Screenshot by Interaksyon

Actress Heart Evangelista was also criticized for saying that a bone-cancer patient who was forced to walk amid the quarantine is “inspiring.” Online users found her tweet tone-deaf and insensitive.


 What about the working class?

These remarks from celebrities did not sit well from Filipino users online who then defended the working class who still need to go out to get food on their table.

“Trust me, NOBODY wants to be out and about when there’s a pandemic. NOBODY. But they’re out there why? Because they need to. Because they will then literally have to choose between death by hunger or death by the coronavirus. What choice is that, you say? Exactly,” Rappler reporter Bea Cupin tweeted.

Another reporter also shared the plight of a vendor who was greatly hit by the Luzon quarantine.

Filipino online users dismissed the call to stay at home as “privileged remarks” and inconsiderate of the poor.

“Coronavirus really out here exposing these out-of-touch privileged brats who think that everybody has a home to just Netflix and chill in without a family to feed lol,” vlogger John Kyle tweeted.

Apologies and explanations

In view of these criticisms, some of the personalities called out online released apologies and statements to clear themselves.

Samantha Rubia, who introduced herself as Brianna’s sister, explained on Twitter that the videos were intended for young people in their hometown whom she saw complaining about canceled plans and trips because of the lockdown.
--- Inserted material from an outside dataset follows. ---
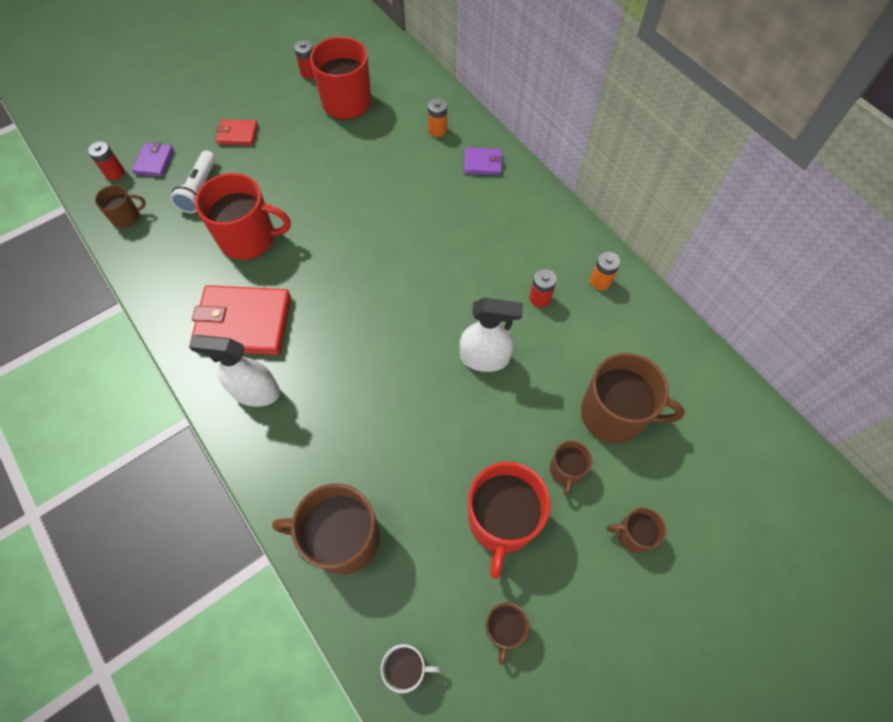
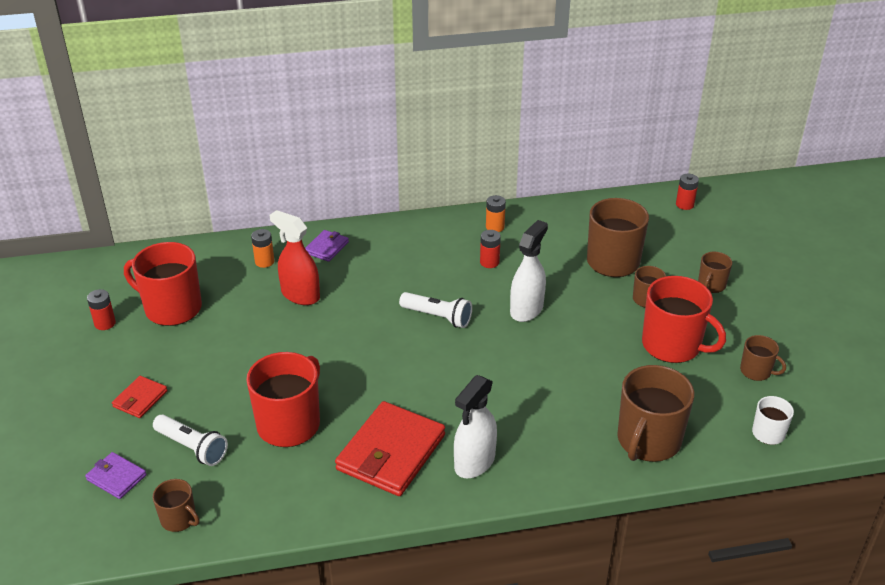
camera: 65 degrees left, 25 degrees down
(114, 173) = (101, 517): red battery -> red battery (684, 204)
(126, 217) = (179, 519): brown mug -> brown mug turned 120 degrees clockwise
(408, 174) = (300, 295): none -> red spray bottle
(433, 287) = (437, 317): none -> white flashlight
“My sister’s video was intended for young people in our city complaining about cancelled plans and lakads. It was never intended for those who need to work because they can’t afford being quarantined,” Samantha said in a thread.

She apologized on her behalf for the “misunderstanding” her sister caused.

“I know her better than anyone else. Brianna Rubia’s my best friend. I’ve honestly never met anyone else as pure as her 🙂 She was and has always been there for me. This is just me being here for her. Again, we’re sorry,” Samantha said.

Arambulo also shared via an open letter on Twitter and a video on Instagram her reasons for her remarks.

Part of her letter read:

“I would like to apologize for the harsh words I’ve used in my IG story at a very sensitive time like this. It’s just so frustrating to see that some people who have the option to stay home are still not following the government’s efforts.”

Reporter Regine Cabato pointed out that the report featured on Arambulo’s stories tells of the police chief yelling at Filipinos who are only trying to get to work.

“It takes next-level blindness to watch a report like that, and all the other reports we’ve been seeing from local press at checkpoints, and not feel any empathy or even sympathy for humans,” Cabato said.

Taking the cue from the backlash, Arambulo released a series of apologies on her social media accounts.

“In all humility and sincerity, I would like to apologize for being isensitive. I didn’t mean to undermine anyone— hurt and offend everyone. I should have been more considerate of others who are trying to copy with this crisis,” Arambulo’s latest apology read. 

“This was a hard lesson for me and I will use this to educate myself and strive to be better. Hoping for your forgiveness and I will try to do whatever I can to help. I am very sorry,” she added.

Evangelista, meanwhile, tweeted that “being toxic” on social media will not help.

“Ayoko na Twitter. Kayo kayo nalang mag-away. Tumulong na lang tayong lahat. Being toxic will not help. Good bye nalang. ‘Di ko na kaya,” the actress’s deleted tweet read.

She deleted this tweet and later on apologized for her previous remarks.

“I deleted all my previous tweets. I understand the hate. I should have elaborated my sentiments more. I am sorry. So sorry,” the actress tweeted.

“You may not see my heart and that’s ok so I just wanna say I am truly sorry if I offended ‘you,'” she also said.